◆ Requirement
Beneath this instruction is a block of data; output from it exactly the lines that run from the one containing "von Diensten und" through the one containing "von Bindungen, um", inclusive.

◆ Rendered images with source text
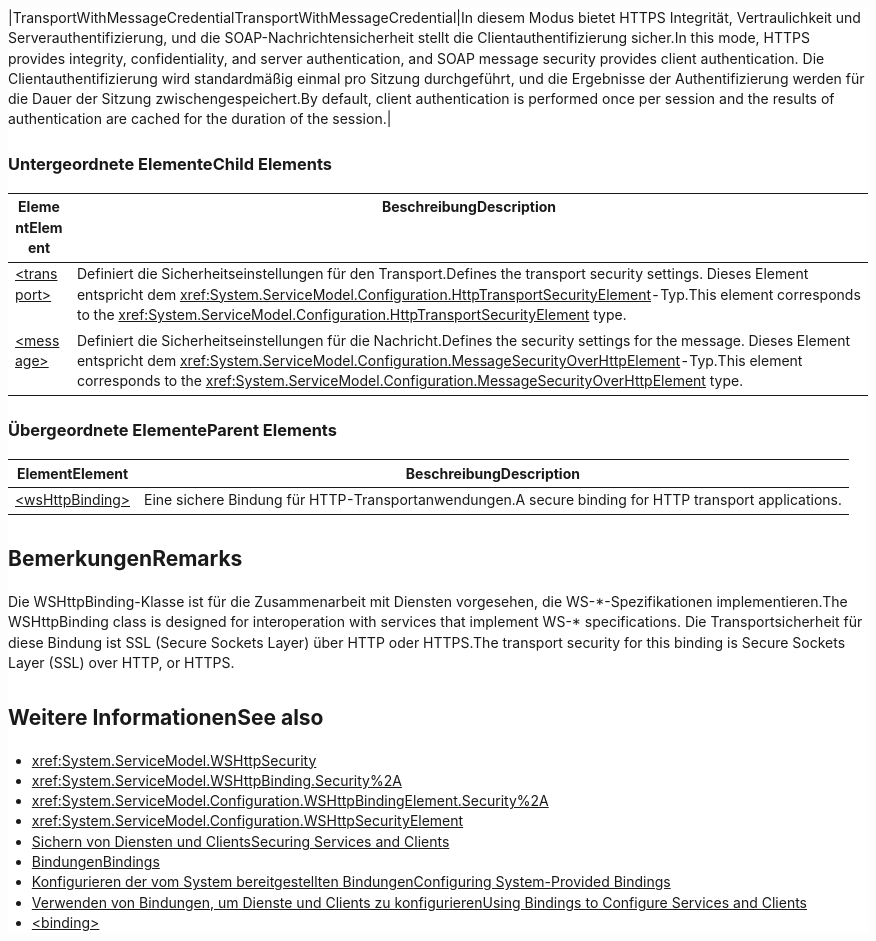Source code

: |<span data-ttu-id="23d53-131">TransportWithMessageCredential</span><span class="sxs-lookup"><span data-stu-id="23d53-131">TransportWithMessageCredential</span></span>|<span data-ttu-id="23d53-132">In diesem Modus bietet HTTPS Integrität, Vertraulichkeit und Serverauthentifizierung, und die SOAP-Nachrichtensicherheit stellt die Clientauthentifizierung sicher.</span><span class="sxs-lookup"><span data-stu-id="23d53-132">In this mode, HTTPS provides integrity, confidentiality, and server authentication, and SOAP message security provides client authentication.</span></span> <span data-ttu-id="23d53-133">Die Clientauthentifizierung wird standardmäßig einmal pro Sitzung durchgeführt, und die Ergebnisse der Authentifizierung werden für die Dauer der Sitzung zwischengespeichert.</span><span class="sxs-lookup"><span data-stu-id="23d53-133">By default, client authentication is performed once per session and the results of authentication are cached for the duration of the session.</span></span>|  
  
### <a name="child-elements"></a><span data-ttu-id="23d53-134">Untergeordnete Elemente</span><span class="sxs-lookup"><span data-stu-id="23d53-134">Child Elements</span></span>  
  
|<span data-ttu-id="23d53-135">Element</span><span class="sxs-lookup"><span data-stu-id="23d53-135">Element</span></span>|<span data-ttu-id="23d53-136">Beschreibung</span><span class="sxs-lookup"><span data-stu-id="23d53-136">Description</span></span>|  
|-------------|-----------------|  
|[\<transport>](transport-of-wshttpbinding.md)|<span data-ttu-id="23d53-137">Definiert die Sicherheitseinstellungen für den Transport.</span><span class="sxs-lookup"><span data-stu-id="23d53-137">Defines the transport security settings.</span></span> <span data-ttu-id="23d53-138">Dieses Element entspricht dem <xref:System.ServiceModel.Configuration.HttpTransportSecurityElement>-Typ.</span><span class="sxs-lookup"><span data-stu-id="23d53-138">This element corresponds to the <xref:System.ServiceModel.Configuration.HttpTransportSecurityElement> type.</span></span>|  
|[\<message>](message-of-wshttpbinding.md)|<span data-ttu-id="23d53-139">Definiert die Sicherheitseinstellungen für die Nachricht.</span><span class="sxs-lookup"><span data-stu-id="23d53-139">Defines the security settings for the message.</span></span> <span data-ttu-id="23d53-140">Dieses Element entspricht dem <xref:System.ServiceModel.Configuration.MessageSecurityOverHttpElement>-Typ.</span><span class="sxs-lookup"><span data-stu-id="23d53-140">This element corresponds to the <xref:System.ServiceModel.Configuration.MessageSecurityOverHttpElement> type.</span></span>|  
  
### <a name="parent-elements"></a><span data-ttu-id="23d53-141">Übergeordnete Elemente</span><span class="sxs-lookup"><span data-stu-id="23d53-141">Parent Elements</span></span>  
  
|<span data-ttu-id="23d53-142">Element</span><span class="sxs-lookup"><span data-stu-id="23d53-142">Element</span></span>|<span data-ttu-id="23d53-143">Beschreibung</span><span class="sxs-lookup"><span data-stu-id="23d53-143">Description</span></span>|  
|-------------|-----------------|  
|[\<wsHttpBinding>](wshttpbinding.md)|<span data-ttu-id="23d53-144">Eine sichere Bindung für HTTP-Transportanwendungen.</span><span class="sxs-lookup"><span data-stu-id="23d53-144">A secure binding for HTTP transport applications.</span></span>|  
  
## <a name="remarks"></a><span data-ttu-id="23d53-145">Bemerkungen</span><span class="sxs-lookup"><span data-stu-id="23d53-145">Remarks</span></span>  
 <span data-ttu-id="23d53-146">Die WSHttpBinding-Klasse ist für die Zusammenarbeit mit Diensten vorgesehen, die WS-\*-Spezifikationen implementieren.</span><span class="sxs-lookup"><span data-stu-id="23d53-146">The WSHttpBinding class is designed for interoperation with services that implement WS-\* specifications.</span></span> <span data-ttu-id="23d53-147">Die Transportsicherheit für diese Bindung ist SSL (Secure Sockets Layer) über HTTP oder HTTPS.</span><span class="sxs-lookup"><span data-stu-id="23d53-147">The transport security for this binding is Secure Sockets Layer (SSL) over HTTP, or HTTPS.</span></span>  
  
## <a name="see-also"></a><span data-ttu-id="23d53-148">Weitere Informationen</span><span class="sxs-lookup"><span data-stu-id="23d53-148">See also</span></span>

- <xref:System.ServiceModel.WSHttpSecurity>
- <xref:System.ServiceModel.WSHttpBinding.Security%2A>
- <xref:System.ServiceModel.Configuration.WSHttpBindingElement.Security%2A>
- <xref:System.ServiceModel.Configuration.WSHttpSecurityElement>
- [<span data-ttu-id="23d53-149">Sichern von Diensten und Clients</span><span class="sxs-lookup"><span data-stu-id="23d53-149">Securing Services and Clients</span></span>](../../../wcf/feature-details/securing-services-and-clients.md)
- [<span data-ttu-id="23d53-150">Bindungen</span><span class="sxs-lookup"><span data-stu-id="23d53-150">Bindings</span></span>](../../../wcf/bindings.md)
- [<span data-ttu-id="23d53-151">Konfigurieren der vom System bereitgestellten Bindungen</span><span class="sxs-lookup"><span data-stu-id="23d53-151">Configuring System-Provided Bindings</span></span>](../../../wcf/feature-details/configuring-system-provided-bindings.md)
- [<span data-ttu-id="23d53-152">Verwenden von Bindungen, um Dienste und Clients zu konfigurieren</span><span class="sxs-lookup"><span data-stu-id="23d53-152">Using Bindings to Configure Services and Clients</span></span>](../../../wcf/using-bindings-to-configure-services-and-clients.md)
- [\<binding>](bindings.md)
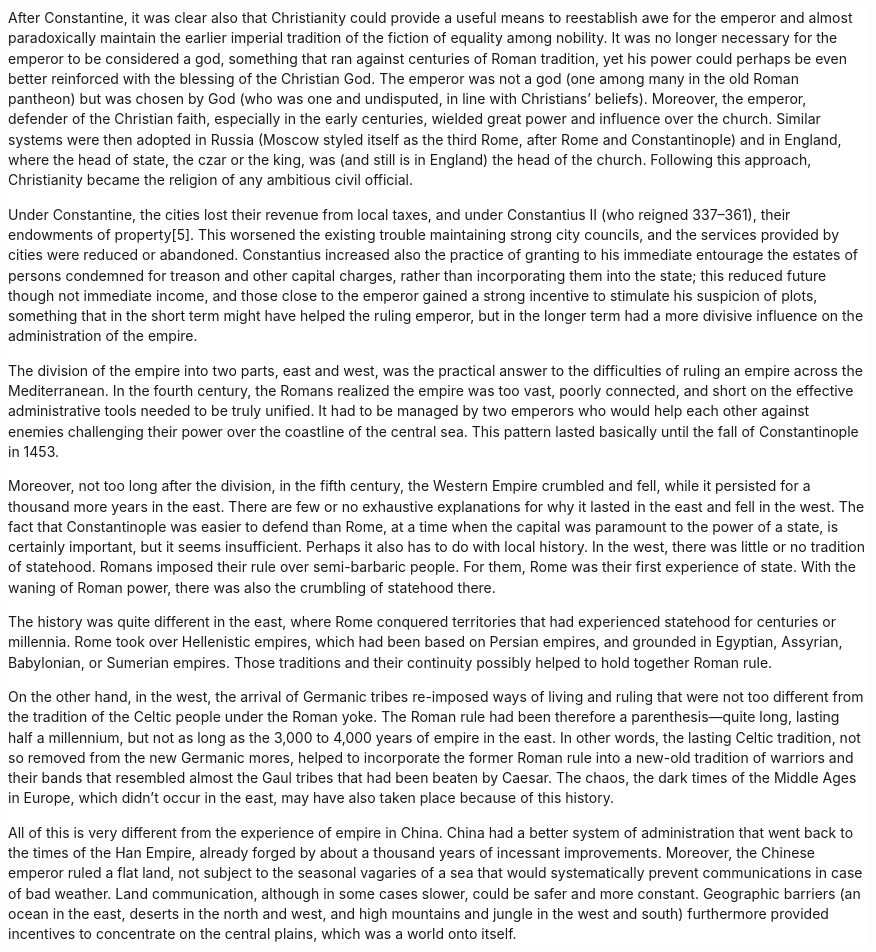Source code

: After Constantine, it was clear also that Christianity could provide a useful means to reestablish awe for the emperor and almost paradoxically maintain the earlier imperial tradition of the fiction of equality among nobility. It was no longer necessary for the emperor to be considered a god, something that ran against centuries of Roman tradition, yet his power could perhaps be even better reinforced with the blessing of the Christian God. The emperor was not a god (one among many in the old Roman pantheon) but was chosen by God (who was one and undisputed, in line with Christians’ beliefs). Moreover, the emperor, defender of the Christian faith, especially in the early centuries, wielded great power and influence over the church. Similar systems were then adopted in Russia (Moscow styled itself as the third Rome, after Rome and Constantinople) and in England, where the head of state, the czar or the king, was (and still is in England) the head of the church. Following this approach, Christianity became the religion of any ambitious civil official.

Under Constantine, the cities lost their revenue from local taxes, and under Constantius II (who reigned 337–361), their endowments of property\[5\]. This worsened the existing trouble maintaining strong city councils, and the services provided by cities were reduced or abandoned. Constantius increased also the practice of granting to his immediate entourage the estates of persons condemned for treason and other capital charges, rather than incorporating them into the state; this reduced future though not immediate income, and those close to the emperor gained a strong incentive to stimulate his suspicion of plots, something that in the short term might have helped the ruling emperor, but in the longer term had a more divisive influence on the administration of the empire.

The division of the empire into two parts, east and west, was the practical answer to the difficulties of ruling an empire across the Mediterranean. In the fourth century, the Romans realized the empire was too vast, poorly connected, and short on the effective administrative tools needed to be truly unified. It had to be managed by two emperors who would help each other against enemies challenging their power over the coastline of the central sea. This pattern lasted basically until the fall of Constantinople in 1453.

Moreover, not too long after the division, in the fifth century, the Western Empire crumbled and fell, while it persisted for a thousand more years in the east. There are few or no exhaustive explanations for why it lasted in the east and fell in the west. The fact that Constantinople was easier to defend than Rome, at a time when the capital was paramount to the power of a state, is certainly important, but it seems insufficient. Perhaps it also has to do with local history. In the west, there was little or no tradition of statehood. Romans imposed their rule over semi-barbaric people. For them, Rome was their first experience of state. With the waning of Roman power, there was also the crumbling of statehood there.

The history was quite different in the east, where Rome conquered territories that had experienced statehood for centuries or millennia. Rome took over Hellenistic empires, which had been based on Persian empires, and grounded in Egyptian, Assyrian, Babylonian, or Sumerian empires. Those traditions and their continuity possibly helped to hold together Roman rule.

On the other hand, in the west, the arrival of Germanic tribes re-imposed ways of living and ruling that were not too different from the tradition of the Celtic people under the Roman yoke. The Roman rule had been therefore a parenthesis—quite long, lasting half a millennium, but not as long as the 3,000 to 4,000 years of empire in the east. In other words, the lasting Celtic tradition, not so removed from the new Germanic mores, helped to incorporate the former Roman rule into a new-old tradition of warriors and their bands that resembled almost the Gaul tribes that had been beaten by Caesar. The chaos, the dark times of the Middle Ages in Europe, which didn’t occur in the east, may have also taken place because of this history.

All of this is very different from the experience of empire in China. China had a better system of administration that went back to the times of the Han Empire, already forged by about a thousand years of incessant improvements. Moreover, the Chinese emperor ruled a flat land, not subject to the seasonal vagaries of a sea that would systematically prevent communications in case of bad weather. Land communication, although in some cases slower, could be safer and more constant. Geographic barriers (an ocean in the east, deserts in the north and west, and high mountains and jungle in the west and south) furthermore provided incentives to concentrate on the central plains, which was a world onto itself.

◆ Problem solution
- [<span data-ttu-id="23d53-149">Sichern von Diensten und Clients</span><span class="sxs-lookup"><span data-stu-id="23d53-149">Securing Services and Clients</span></span>](../../../wcf/feature-details/securing-services-and-clients.md)
- [<span data-ttu-id="23d53-150">Bindungen</span><span class="sxs-lookup"><span data-stu-id="23d53-150">Bindings</span></span>](../../../wcf/bindings.md)
- [<span data-ttu-id="23d53-151">Konfigurieren der vom System bereitgestellten Bindungen</span><span class="sxs-lookup"><span data-stu-id="23d53-151">Configuring System-Provided Bindings</span></span>](../../../wcf/feature-details/configuring-system-provided-bindings.md)
- [<span data-ttu-id="23d53-152">Verwenden von Bindungen, um Dienste und Clients zu konfigurieren</span><span class="sxs-lookup"><span data-stu-id="23d53-152">Using Bindings to Configure Services and Clients</span></span>](../../../wcf/using-bindings-to-configure-services-and-clients.md)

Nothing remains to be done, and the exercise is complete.